**Testo di lettura**
Si ritiene un uomo fragile, ma a parer mio è il più forte a sopportare quell'Inferno continuo senza vacillare; nessun altro lotta su tutti questi fronti contemporaneamente.
Il mio cuore è rimasto sciolto da quella purezza e nobiltà d'intenti, quel perfezionismo nella ricerca della verità che non è corrotto nemmeno dalla possibilità di una scelta di comodo. E' l'unico così innocente e sensibile da costruirsi da solo il proprio flagello. Sono rimasta scossa e nel contempo impressionata da codesta forza nella prova e tenacia nel bisogno disperato di essere trasparente, senza curarsi delle estreme conseguenze che esso comporta.
Egli dà l'impressione di essere costituito da tante parti troppo differenti tra loro, che tirano ognuna nella propria direzione. Rischia costantemente di sfaldarsi, eppure continua a trascinarsi, senza nemmeno sapere il perché. Arturo Dimmesdale viene presentato come un eroe complesso, maledetto dal fato e crocifisso dalla propria debolezza umana.

**Dati dell'esercizio**
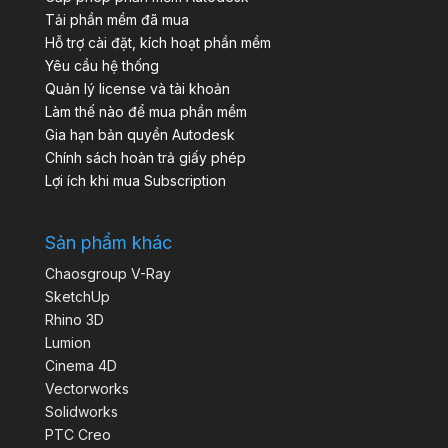
Tải phần mềm đã mua
Hỗ trợ cài đặt, kích hoạt phần mềm
Yêu cầu hệ thống
Quản lý license và tài khoản
Làm thế nào để mua phần mềm
Gia hạn bản quyền Autodesk
Chính sách hoàn trả giấy phép
Lợi ích khi mua Subscription
Sản phẩm khác
Chaosgroup V-Ray
SketchUp
Rhino 3D
Lumion
Cinema 4D
Vectorworks
Solidworks
PTC Creo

**Consegna**
Prosegua il testo di lettura su Arturo Dimmesdale, riprendendo subito dopo la sua ultima frase.

**Risposta scritta**
Probabilmente è una figura che si presta a libera interpretazione; visto che ho letto da altri recensori un parere diametralmente opposto al mio, in cui addirittura lo si definisce egoista e codardo. Per me è semplicemente il meno scontato: la storia della donna fiera che sopporta gogna ed emarginazione, è strappalacrime, ma lascia il tempo che trova rispetto a un tormento così insidioso e sottile, come una nebbia. Più che codardia, potrei aggiungere a sua discolpa che la sua posizione è quella che più lo allontana dalla possibilità di prendere e rivelare su due piedi il proprio peccato. E comunque, riguardo l'egoismo non è messa così bene nemmeno Ester, visto che per anni ed anni lascia un uomo così delicato e fragile, in balia di suo marito che se fosse legale lo torturerebbe, solo per rispettare uno stupido patto. Ella infatti promette Chillingworth di non rivelare la sua identità, così da lasciarlo agire in incognito sulla mente dell'altro, già esposto al crollo emotivo e senza difese. Non puoi nemmeno chiedere ad un uomo di essere forte e fare la sua parte, se sei la prima a contribuire alla sua disfatta fisica e mentale (lo so, quando mi ci metto sono una laurea in giurisprudenza mancata: l'avvocato delle cause perse).
Ora che vi ho offerto un differente punto di vista, a voi le riflessioni. In fondo, quello che conta in un libro non è trovare il personaggio migliore o peggiore, ma che sia riuscito a spostare qualcosa dentro di noi, che non ci abbia lasciati indifferenti.
Il pastore nel tempio, e sulla piazza del mercato la femmina dalla lettera scarlatta: come si sarebbe potuto immaginare che lo stesso marchio segnasse due creature così diverse e lontane?